中国はかねて中東和平への関与に意欲を示しており、習氏とアッバス氏の会談でも対イスラエル関係などが議題になるとみられる。

中国外務省の汪文斌副報道局長は9日の記者会見で、「中国とパレスチナの伝統的な友好関係のさらなる発展を願っている」と強調。「引き続き国際社会と協力し、パレスチナ問題の早期かつ永続的な解決に向けて努力する」と述べた。

中国は3月、イランとサウジアラビアの関係修復を仲介。4月には秦剛国務委員兼外相がイスラエル、パレスチナの両外相と個別に電話会談し、和平促進に向けて中国が「建設的な役割」を果たす用意があるなどと伝えていた。

(データ項目)

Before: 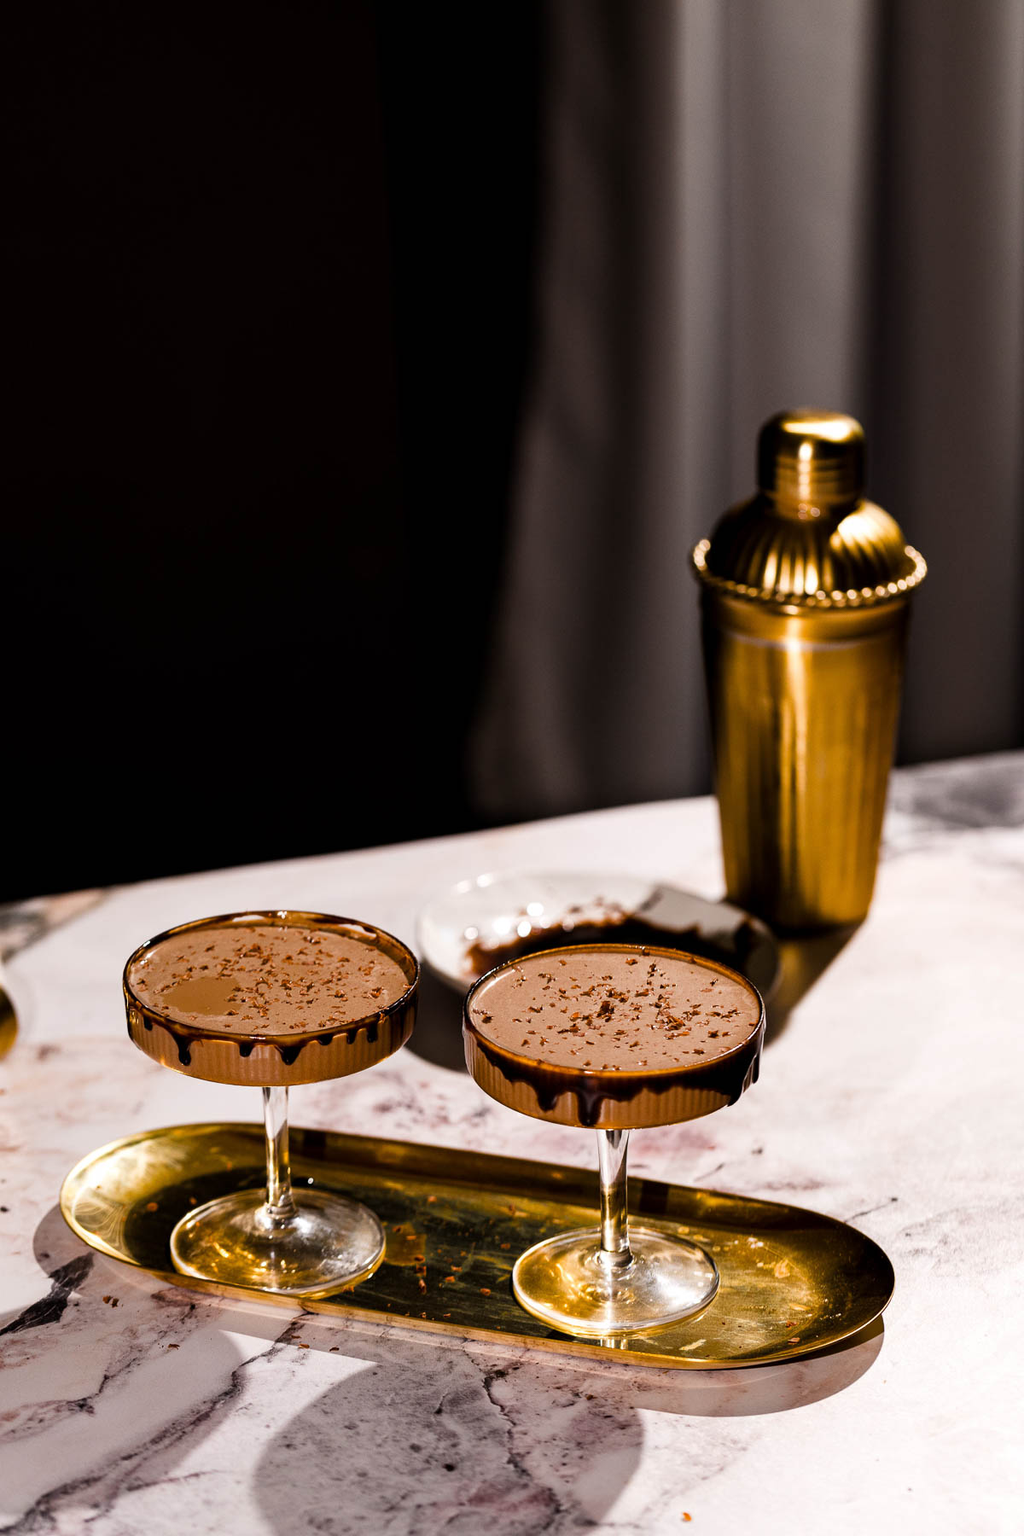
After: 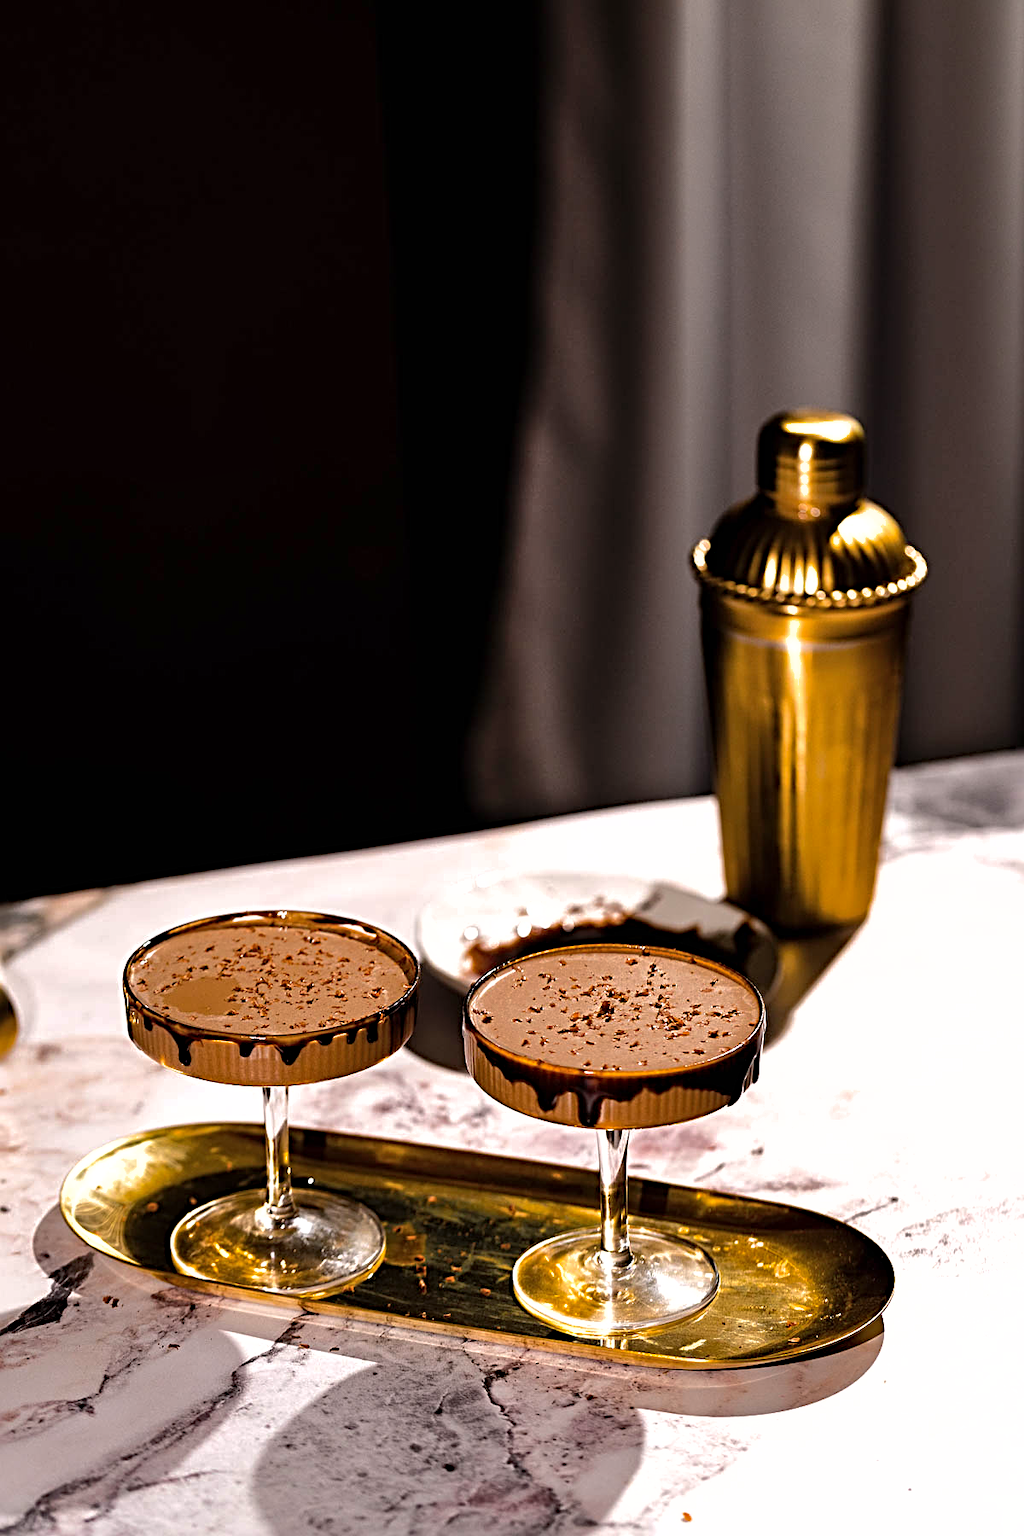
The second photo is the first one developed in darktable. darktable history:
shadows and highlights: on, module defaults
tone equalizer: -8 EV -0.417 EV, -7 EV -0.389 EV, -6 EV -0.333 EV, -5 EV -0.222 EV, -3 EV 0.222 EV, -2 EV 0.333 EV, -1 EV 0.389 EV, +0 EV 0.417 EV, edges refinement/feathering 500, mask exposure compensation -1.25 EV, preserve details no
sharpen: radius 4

==

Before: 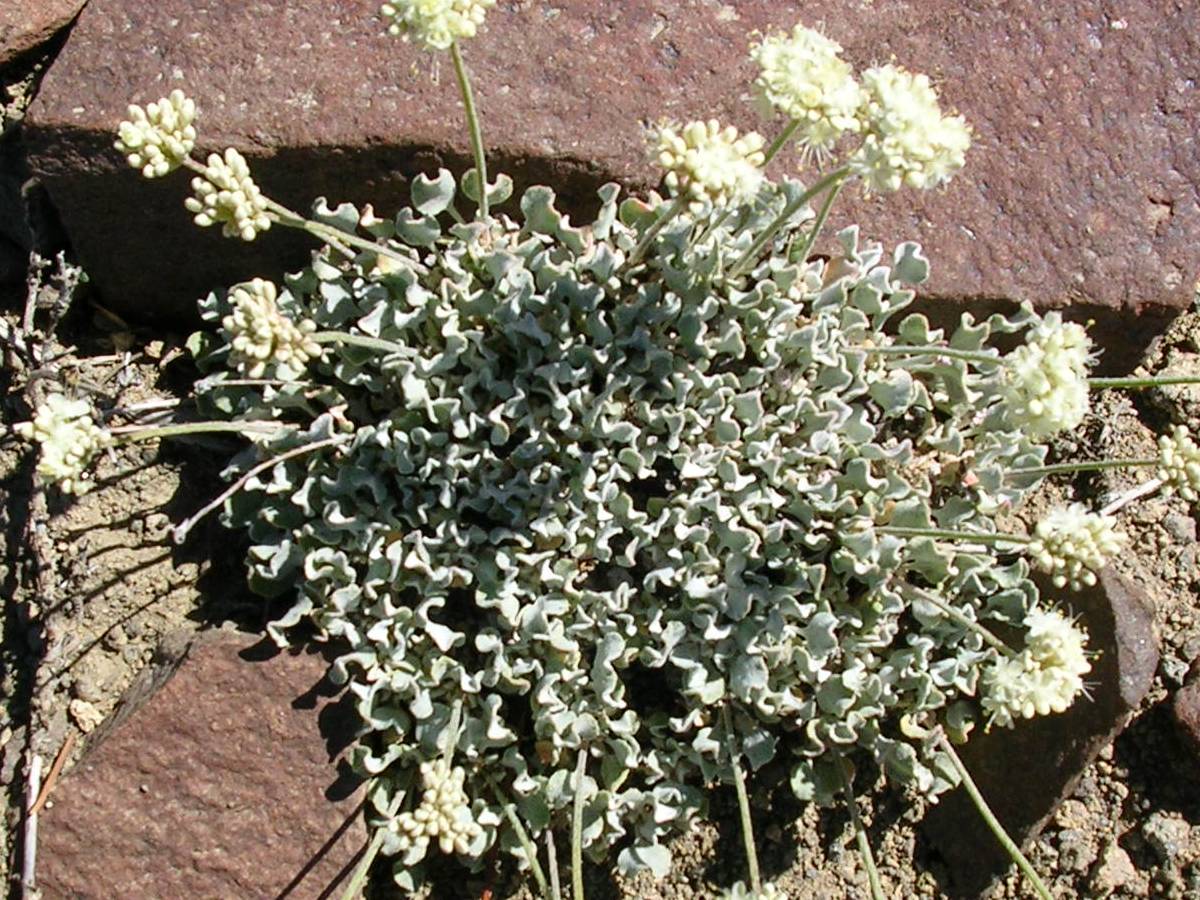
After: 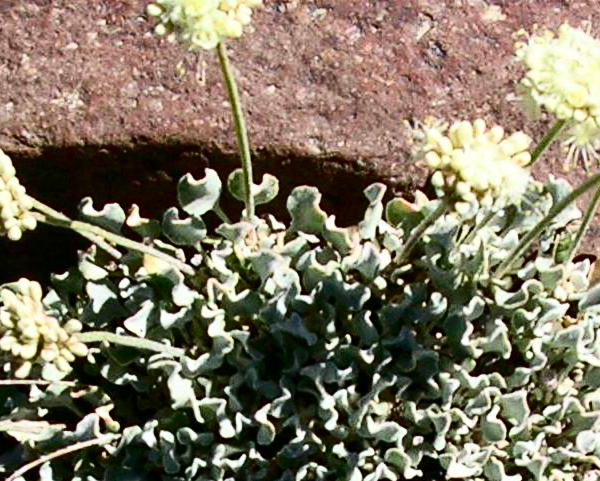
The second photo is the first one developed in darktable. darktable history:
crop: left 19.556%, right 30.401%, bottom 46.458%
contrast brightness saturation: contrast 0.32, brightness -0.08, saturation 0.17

> 課題: 中国の中東和平への関与を伝える本文から、「中国外務省の汪文斌副報道局長」から「用意があるなどと伝えていた。」までを一字一句変えずに抜き出しなさい。

> 記述解答:
中国外務省の汪文斌副報道局長は9日の記者会見で、「中国とパレスチナの伝統的な友好関係のさらなる発展を願っている」と強調。「引き続き国際社会と協力し、パレスチナ問題の早期かつ永続的な解決に向けて努力する」と述べた。

中国は3月、イランとサウジアラビアの関係修復を仲介。4月には秦剛国務委員兼外相がイスラエル、パレスチナの両外相と個別に電話会談し、和平促進に向けて中国が「建設的な役割」を果たす用意があるなどと伝えていた。